Executive Summary
Problem Statement
Data Collection
Data Cleaning and EDA
Models and Conclusion
Datasets and Libraries Used
Is there a fundamental difference between fans of rival teams?
If you're reading this, and you follow sports, you probably have a favourite team. That team most likely also has a rival and depending on how passionately you feel about your favourite team, there's a good chance you have quite a bit of disdain for that rival. After all, part of the oath is if you declare your love for one team, you have to declare your hatred for the other.
For some, this might seem arbitrary, to others, not so much.
Part of what underlies this all is the belief that there is a fundamental difference between you and them.
If that's true, then it should be easy enough for a third party to separate rival supporters into their respective groups without them first declaring who they support.
This project is one such attempt to see if that is true.
This project contains two main aspects:
- Reddit submission posts collected from r/LiverpoolFC and r/Everton using Pushshift's API.
- The use of NLP to train models to see if they're able to accurately determine which posts came from r/LiverpoolFC and which came from r/Everton
Is it possible to create a binary classification model that can accurately distinguish between posts in rival subreddits?
Sports rivalries present us with the classic us vs them mentality.
Underlying all of this is the belief that there are irreconcilable differences between each side and that those differences are fundamental.
If that's true, then it should be simple enough for a NLP model to determine which reddit submissions come from one group and which reddit submissions come from another.
In order to determine this, I have chosen two rival English Premier League clubs to see whether this is true.
I didn't however want to make this easy. If I had taken rivals from different parts of the country, the differences could be explained away by other things. To safeguard against that were Liverpool Football Club and Everton, two clubs from the same city and whose stadiums are one mile apart.
While I can't come to any definitive conclusions, I have decided to select a 90% accuracy rate as my target for whether this theory has any legs.
Why 90%?
Why not?
Using Pushshift's API and the Python's request library, 57, 908 Reddit submissions were collected. 29, 010 from r/LiverpoolFC. 28, 889 from r/Everton.
There was also around 60,000 comments collected, with an approximate equal distribution between the two sub-Reddits. But after initial modelling, they didn't prove to be as promising as the submissions data, so it was abandoned.
Outside of removing duplicate rows and imputing some values, initial data cleaning was minimal.
After subpar performance in my initial models however, I took a route and branch approach and engineered several variables in an attempt to improve the accuracy of my models.
These features were:
- tokens (tokenized forms of sentences)
- lems (lemmarized versions of tokens)
- porter_stems and snowball_stems (stemmed versions of tokens)

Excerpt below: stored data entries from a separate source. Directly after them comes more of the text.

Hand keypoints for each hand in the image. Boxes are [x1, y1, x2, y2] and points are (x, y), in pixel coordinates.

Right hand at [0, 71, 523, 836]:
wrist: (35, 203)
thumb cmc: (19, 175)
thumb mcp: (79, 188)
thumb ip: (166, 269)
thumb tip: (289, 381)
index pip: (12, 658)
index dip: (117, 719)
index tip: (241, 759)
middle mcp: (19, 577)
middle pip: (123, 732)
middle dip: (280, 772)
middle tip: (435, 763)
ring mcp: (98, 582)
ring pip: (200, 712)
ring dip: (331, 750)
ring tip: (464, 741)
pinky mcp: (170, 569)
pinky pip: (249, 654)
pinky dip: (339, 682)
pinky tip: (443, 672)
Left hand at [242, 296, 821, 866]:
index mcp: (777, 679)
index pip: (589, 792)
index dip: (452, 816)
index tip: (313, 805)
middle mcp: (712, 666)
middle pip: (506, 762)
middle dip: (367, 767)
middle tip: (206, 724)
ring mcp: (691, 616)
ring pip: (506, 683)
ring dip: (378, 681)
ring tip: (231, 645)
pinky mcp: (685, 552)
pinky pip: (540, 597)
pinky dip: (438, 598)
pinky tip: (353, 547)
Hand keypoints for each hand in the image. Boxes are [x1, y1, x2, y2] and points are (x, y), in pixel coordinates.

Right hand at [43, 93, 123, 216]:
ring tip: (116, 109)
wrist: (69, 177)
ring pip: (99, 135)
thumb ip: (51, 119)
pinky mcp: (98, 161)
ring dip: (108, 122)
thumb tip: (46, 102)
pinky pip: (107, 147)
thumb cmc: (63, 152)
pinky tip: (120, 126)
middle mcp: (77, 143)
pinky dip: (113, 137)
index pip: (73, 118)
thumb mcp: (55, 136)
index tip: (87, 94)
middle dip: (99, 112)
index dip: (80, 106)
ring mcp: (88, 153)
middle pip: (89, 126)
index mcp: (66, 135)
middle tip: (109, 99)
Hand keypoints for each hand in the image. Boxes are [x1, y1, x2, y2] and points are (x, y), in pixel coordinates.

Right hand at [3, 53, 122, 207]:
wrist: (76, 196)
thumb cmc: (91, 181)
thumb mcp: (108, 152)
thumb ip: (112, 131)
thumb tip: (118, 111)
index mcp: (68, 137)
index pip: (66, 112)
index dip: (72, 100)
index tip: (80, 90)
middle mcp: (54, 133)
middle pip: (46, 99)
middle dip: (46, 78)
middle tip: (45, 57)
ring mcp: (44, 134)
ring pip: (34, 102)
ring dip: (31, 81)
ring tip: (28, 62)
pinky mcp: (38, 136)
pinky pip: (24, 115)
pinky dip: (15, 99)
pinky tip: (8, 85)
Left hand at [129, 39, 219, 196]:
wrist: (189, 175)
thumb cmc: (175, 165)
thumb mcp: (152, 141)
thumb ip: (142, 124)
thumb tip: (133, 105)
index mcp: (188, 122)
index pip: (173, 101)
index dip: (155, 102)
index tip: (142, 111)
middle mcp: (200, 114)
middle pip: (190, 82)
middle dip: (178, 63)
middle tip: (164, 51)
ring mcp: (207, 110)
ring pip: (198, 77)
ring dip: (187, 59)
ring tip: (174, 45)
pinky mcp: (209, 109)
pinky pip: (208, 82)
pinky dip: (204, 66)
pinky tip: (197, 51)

- word_count (count of total words)
- title_char_count (count of all characters in a title)
- sentence_count (count of total sentences)

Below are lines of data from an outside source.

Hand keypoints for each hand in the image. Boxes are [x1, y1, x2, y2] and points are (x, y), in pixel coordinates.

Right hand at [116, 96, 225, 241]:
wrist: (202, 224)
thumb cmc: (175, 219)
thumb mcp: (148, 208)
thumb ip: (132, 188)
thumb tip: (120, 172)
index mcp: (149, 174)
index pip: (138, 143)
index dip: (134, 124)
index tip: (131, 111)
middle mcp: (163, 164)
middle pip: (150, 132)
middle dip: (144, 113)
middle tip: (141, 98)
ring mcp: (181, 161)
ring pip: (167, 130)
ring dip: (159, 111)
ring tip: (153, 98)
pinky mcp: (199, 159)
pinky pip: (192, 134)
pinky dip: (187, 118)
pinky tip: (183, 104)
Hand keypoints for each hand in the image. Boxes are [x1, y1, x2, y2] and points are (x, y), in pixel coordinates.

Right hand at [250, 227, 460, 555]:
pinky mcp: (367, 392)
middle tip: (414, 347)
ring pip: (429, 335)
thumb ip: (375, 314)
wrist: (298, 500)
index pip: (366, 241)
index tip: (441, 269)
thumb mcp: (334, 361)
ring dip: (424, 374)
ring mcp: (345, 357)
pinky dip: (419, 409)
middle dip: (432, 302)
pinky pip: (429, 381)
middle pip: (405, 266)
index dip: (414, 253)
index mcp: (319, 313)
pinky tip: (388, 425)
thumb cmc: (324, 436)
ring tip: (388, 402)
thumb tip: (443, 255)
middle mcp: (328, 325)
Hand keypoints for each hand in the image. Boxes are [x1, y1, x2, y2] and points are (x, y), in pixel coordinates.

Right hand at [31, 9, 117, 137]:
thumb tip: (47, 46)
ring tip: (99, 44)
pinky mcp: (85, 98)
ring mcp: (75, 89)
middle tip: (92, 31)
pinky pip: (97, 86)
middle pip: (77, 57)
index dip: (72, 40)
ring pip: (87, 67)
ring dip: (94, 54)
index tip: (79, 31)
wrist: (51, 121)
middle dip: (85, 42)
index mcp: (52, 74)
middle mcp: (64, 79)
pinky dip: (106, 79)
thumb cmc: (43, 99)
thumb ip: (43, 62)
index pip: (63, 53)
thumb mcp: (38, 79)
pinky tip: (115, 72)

- avg_word_length (average word length)
- avg_sentence_length (average sentence length)
- sentiment (a score giving to a piece of writing to determine whether it's positive, negative, or neutral)
Model | Parameters | Training Score | Test Score | Precision | Recall | F1 Score | Specificity |
---|---|---|---|---|---|---|---|
Logistic Regression | TfidfVectorizer(max_features=12500, ngram_range=(1, 2), stop_words='english') , LogisticRegression(C=0.7) | 91% | 88% | 87% | 91% | 88% | 86% |
Random Forest | TfidfVectorizer(max_features=12500, ngram_range=(1, 3), stop_words='english'), RandomForestClassifier(n_estimators=300, n_jobs=-1) | 99% | 88% | 86% | 90% | 88% | 85% |
SVC | TfidfVectorizer(max_features=30000, stop_words='english'), SVC(C=0.7) | 96% | 86% | 85% | 87% | 86% | 85% |
KNN | TfidfVectorizer(max_features=10000, ngram_range=(1, 3), stop_words='english'), KNeighborsClassifier(n_neighbors=1) | 98% | 70% | 79% | 55% | 65% | 85% |
Note: Due to time constraints, and initial poor performance, KNN was quickly abandoned.
As you can see from the table above, the four model types used all ended up overfitting.
While it can't be denied that overfit was an issue, what you can't see from the tables is the constraint my models were under; too much data.
While on the surface 57,000 observations may not seem like a lot of data, from the processing power I had available to me it proved to be incredibly difficult to hypertune the parameters of my models due to how long they would take to run.
Nonetheless, I'm quite happy with the results and I believe they speak to that rival sports fans aren't as different as they think they are.
Dataset:
- Custom Reddit submissions dataset containing 57,908 retrieved using Pushshift’s API.
Libraries:: bs4, matplotlib, nltk, pandas, random, re, requests, seaborn, sklearn, time, and wordcloud.